◆ **Seçilen metin**
- 696 Okunma
- 0 Yorum
- 0 Beğeni
Sevgi ve Hoşgörünün Getirdiği İyilik Güzellik ve Başarılar-1
Allah’a şükürler olsun 38 yıllık görev hayatımın 9 yılı yavru vatan Kıbrıs, Almanya ve Fransa’da insanlarımıza hizmet etmekle geçti.
Yüce Allah’ımızın izni ve yardımıyla beni oralarda da hizmette başarılı kıldı.
Binlerce öğrenciye yurt içinde ve yurt dışında Allah, Peygamber, İslam ve
Kur’an sevgisini öğretmeyi nasip etti.
Kur’an Kurslarında, liselerde ve camilerdeki yaz Kur’an Kursları’nda gençlerimize İslam’ı öğretmeyi Rabbim bana lütfetti
Mesela Konya’da bir camiye yani atanmıştım. Cami çıkışı adamın
birisi, kalabalıktan birini göstererek: ‘’Hocam, bu hep namazı aklı başka
yerde olarak kılıyormuş, hep işini gücünü düşünüyormuş. Namazda çok
dikkatli değilmiş. Çok çabuk kılıyormuş. Ne dersiniz, namazı kabul olmaz
değil mi?’’ deyince ‘’Arkadaşlar, namazımızı Yüce Allah’ı görür gibi kılmak gerekir. Unutmayalım ki, kulun ‘Ya Rabbi, Ya Rabbi’ diye yalvarması Yüce Allah’ın ‘Buyur kulum buyur, seni sevdiğim ve razı olduğum kullarıma dahil ettim’ demesi gibidir. Allah’ımız bizi en çok sevendir. İbadetlerimizi noksanlarıyla kabul buyuracaktır. Birde namazda elimizde olmadan aklımızdan geçen şeylerden Rabbimiz bizi sorumlu tutmuyor’’ demiştim. Şöyle bir cemaate baktım, cemaatin gözlerini sevinç kaplamıştı.

◆ **Yapılacak görevler**
A) Seçilen metnin "- 696 Okunma" sözlerinden başlayıp "hizmette başarılı kıldı." sözleri de dahil olmak üzere oraya kadar olan kısmını, "Almanya" yerine "Hollanda" koyarak güncelle ve yeniden yaz.
B) Seçilen metne göre şunları yanıtla:
(i) Yazarın 38 yıllık görev hayatının kaç yılı Kıbrıs, Almanya ve Fransa'da geçmiştir?
(ii) Yazar hangi şehirdeki bir camiye atandığını anlatıyor?
(iii) Anlatının sonunda cemaatin gözlerini ne kaplamıştı?

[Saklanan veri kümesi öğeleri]
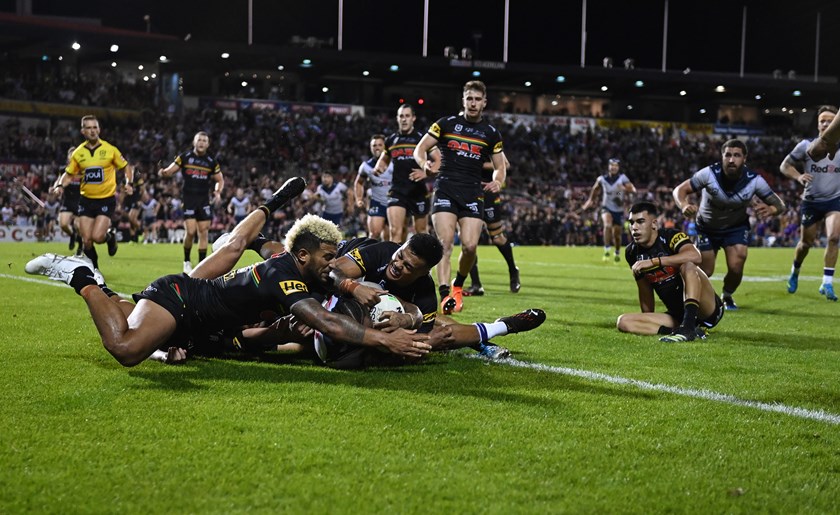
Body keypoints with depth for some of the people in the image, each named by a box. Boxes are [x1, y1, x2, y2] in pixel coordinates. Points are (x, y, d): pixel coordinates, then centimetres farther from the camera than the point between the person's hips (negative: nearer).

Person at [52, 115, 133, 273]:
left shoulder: (110, 150, -5)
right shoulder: (78, 153, 3)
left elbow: (127, 168, 4)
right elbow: (68, 174, 12)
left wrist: (129, 184, -13)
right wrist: (60, 186, -7)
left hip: (107, 199, -3)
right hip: (86, 200, 3)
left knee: (97, 236, -17)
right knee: (86, 240, -1)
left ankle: (110, 235, 19)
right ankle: (93, 268, 22)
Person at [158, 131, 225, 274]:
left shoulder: (211, 162, 5)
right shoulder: (185, 157, 0)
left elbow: (220, 180, 15)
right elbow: (170, 170, 1)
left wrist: (218, 192, -4)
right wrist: (163, 172, -22)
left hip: (203, 199, 3)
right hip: (188, 198, -3)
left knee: (203, 232, 0)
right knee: (190, 231, -13)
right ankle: (187, 261, 9)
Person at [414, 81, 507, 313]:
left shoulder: (492, 133, 11)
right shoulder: (446, 124, 6)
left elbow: (499, 167, 17)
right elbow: (420, 149, 5)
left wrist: (497, 181, -7)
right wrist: (424, 164, -18)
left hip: (473, 193, 2)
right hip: (445, 189, -1)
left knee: (470, 246, -10)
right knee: (445, 242, -16)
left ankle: (458, 285, 18)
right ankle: (445, 295, -20)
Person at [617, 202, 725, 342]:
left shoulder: (671, 237, -11)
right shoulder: (632, 253, 6)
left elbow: (695, 256, -34)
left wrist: (653, 261, -33)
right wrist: (646, 324, 17)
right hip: (677, 316, 6)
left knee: (688, 265, -31)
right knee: (623, 322, -12)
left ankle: (688, 328, -42)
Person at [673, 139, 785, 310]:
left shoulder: (754, 180, -24)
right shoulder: (709, 174, -29)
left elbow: (779, 204, -16)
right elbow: (680, 190, -22)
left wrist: (770, 209, -42)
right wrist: (684, 205, -46)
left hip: (737, 227, 1)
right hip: (707, 227, -1)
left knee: (736, 268, -16)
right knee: (705, 271, 0)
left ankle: (727, 296, 20)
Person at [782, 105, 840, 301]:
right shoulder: (806, 146, -6)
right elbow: (785, 165, 0)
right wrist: (798, 176, -18)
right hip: (811, 201, 0)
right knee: (806, 242, 10)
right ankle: (795, 271, 42)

◆ **Görev çıktıları**
A)
- 696 Okunma
- 0 Yorum
- 0 Beğeni
Sevgi ve Hoşgörünün Getirdiği İyilik Güzellik ve Başarılar-1
Allah’a şükürler olsun 38 yıllık görev hayatımın 9 yılı yavru vatan Kıbrıs, Hollanda ve Fransa’da insanlarımıza hizmet etmekle geçti.
Yüce Allah’ımızın izni ve yardımıyla beni oralarda da hizmette başarılı kıldı.

B)
(i) 9 yılı.
(ii) Konya.
(iii) Sevinç.